POSIT tutorial¶
Given receptors, using POSIT is very straightforward. There are two basic ways to input molecules to POSIT.
-in- converts input to 3D conformers ( if 3D structures are input, these initial structures are retained )
-dbase- takes the input conformations as is (these are normally generated with OMEGA.)
For usage of -dbase see POSIT MPI Tutorial.
Given a set of input smiles strings:
> posit -receptor renin/receptors/*.oedu renin/merged/*.oedu -in renin/all.smi
Note
On Microsoft Windows systems, you need to expand the wildcard:
> posit -receptor renin\receptors\2IL2_rec.oedu renin\receptors\2IKU_rec.oedu \ renin\receptors\2IKO_rec.oedu reninmerged\combine_receptors_2IKO_rec_merged_2IKU_rec.oedu \ renin\merged\combine_receptors_2IKU_rec_merged_2IKO_rec.oedu -in renin\all.smi
The following files are output:
posit_docked.oedu- contains all successful poses
posit_score.txt- contains the scores of all successful poses
posit_report.txt- contains the report of the run
posit_status.txt- a periodic status file generated during a run
posit_settings.param- parameters used in the run
The following files are output only if non-empty:
posit_clashed.oeb.gz- contains all poses with good enough probability but clash
posit_undocked.oeb.gz- contains all unsuccessful poses
posit_rejected.txt- list of rejected structures and status of rejection
There is more than one reason a pose may be unsuccessful. The
most common is that the probability of the predicted binding mode is
too low. To control this behavior use the posit -outputall flag, which
writes all output to the file specified by -out in order
of input molecule.
POSIT by default writes docked structure results to .oedu file which can be viewed using VIDA 5. If an
.oeb or .oeb.gz file is desired use the hybrid -docked_molecule_file flag.
To specify the -prefix option to add a prefix to all files output by POSIT or use the -docked_molecule_file option to output a pose file with particular name.
When POSIT is finished, it prints the final status and indicates what new data was added to the results that are output.
The posit_score.txt file contains the scores and ranking of docked structures.

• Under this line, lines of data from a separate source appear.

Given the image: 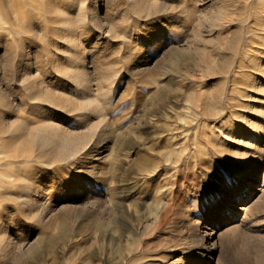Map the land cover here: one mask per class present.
Returning a JSON list of instances; mask_svg holds the SVG:
<instances>
[{
  "label": "rangeland",
  "instance_id": "rangeland-1",
  "mask_svg": "<svg viewBox=\"0 0 264 264\" xmlns=\"http://www.w3.org/2000/svg\"><path fill=\"white\" fill-rule=\"evenodd\" d=\"M20 3L0 0V264H264V0Z\"/></svg>",
  "mask_w": 264,
  "mask_h": 264
},
{
  "label": "bare ground",
  "instance_id": "bare-ground-1",
  "mask_svg": "<svg viewBox=\"0 0 264 264\" xmlns=\"http://www.w3.org/2000/svg\"><path fill=\"white\" fill-rule=\"evenodd\" d=\"M22 0H8V4L9 5H11V6H16L18 3H20ZM21 4V3H20ZM21 6V5H20ZM96 227H98V230H100V229H105L106 228V226L105 225H103V224H101V223H99V225H96ZM72 230H74V229H72ZM102 231V230H101ZM104 231V230H103ZM105 231H106V229H105ZM124 232V231H123ZM83 233H84V231H83V229H79L78 231L76 230V231H71V229L70 228H68V227H65L64 229H63V232H62V236H63V238L65 239V242H63L62 244H61V246H62V249L63 250H66V249H68V250H66V251H69L70 249V247L71 246H78L77 244H79V243H76L77 241H79V240H77L76 241V239L75 238H77L78 237V239H79V237H81L82 235H83ZM112 236V235H111ZM111 236H110V238H111ZM81 239V238H80ZM60 240V239H59ZM113 240V239H112ZM53 243H52V245H53V248L55 249V251H56V253H59L58 252V250H57V248H58V246L57 245H55V244H57V242H55V241H52ZM81 244L80 245H82V241L80 242ZM114 246V245H113ZM81 247V246H80ZM66 248V249H65ZM73 249V248H72ZM79 250V249H78ZM77 253H78V251H77V249L75 250ZM81 251V250H80ZM126 251V250H125ZM124 250H123V252H125ZM64 252V251H63ZM62 252V253H63ZM71 252H72V250H71ZM122 252V251H121ZM61 253V252H60ZM61 253V254H62ZM119 253V252H118ZM117 253V254H118ZM53 256V255H52ZM60 256V255H59ZM76 256V255H75ZM107 256V255H106ZM108 257V256H107ZM110 257V256H109ZM103 258L104 259V261L106 262V263H108V262H110L112 259L111 258ZM93 258V257H92ZM91 258V259H92ZM102 258V257H101ZM96 259H97V257H96ZM70 259H65V261L63 262V264H70ZM60 262H62V261H60ZM51 264H59L58 262H57V258H55V260L53 261V263H51Z\"/></svg>",
  "mask_w": 264,
  "mask_h": 264
}]
</instances>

The posit_rejected.txt file can be used to identify the status of rejected molecules,
for instance “All conformers clashed with protein” indicates that while the probability
was good, the protein could not accept the desired pose.
Note
While POSIT can take most molecule formats as input, with large datasets it is fastest to use a pre-generated database of OMEGA [Hawkins-2010] generated conformers. It is recommended, above two rotatable bonds, to generate 100 conformers per rotatable bond when running OMEGA:
> omega2 -in renin/all.smi -out renin/all.oeb.gz -rangeIncrement 1 \ -maxConfRange 200,200,300,400,500,600,700,800,900,1000,1100,1200,1300,1400,1500,1600 > posit -receptor renin/receptors/*.oedu -dbase renin/all.oeb.gz \ -prefix renin
See the posit usage section for more details.
POSIT MPI tutorial¶
Running POSIT on multiple cores is a simple matter
of adding the -mpi_np argument and specifying the number
of cores desired. When POSIT is run on
a small job as shown above (with 11 molecules and 6) receptors,
using a large number of cores is overkill.
> posit -mpi_np 3 -receptor renin/receptors/*.oedu -dbase renin/all.oeb.gz \ -prefix renin
POSIT performance varying the number of cores against a small lead-optimization example.¶
As seen in figure Posit Performance, running with 3 cores gives a large boost in the run-time and adding another is only marginally faster. Note that running under two cores is not recommended as one core is always the master so, in effect, this is the slowest way to run POSIT.
Also note that using OMEGA conformations as input is the fastest way to run POSIT.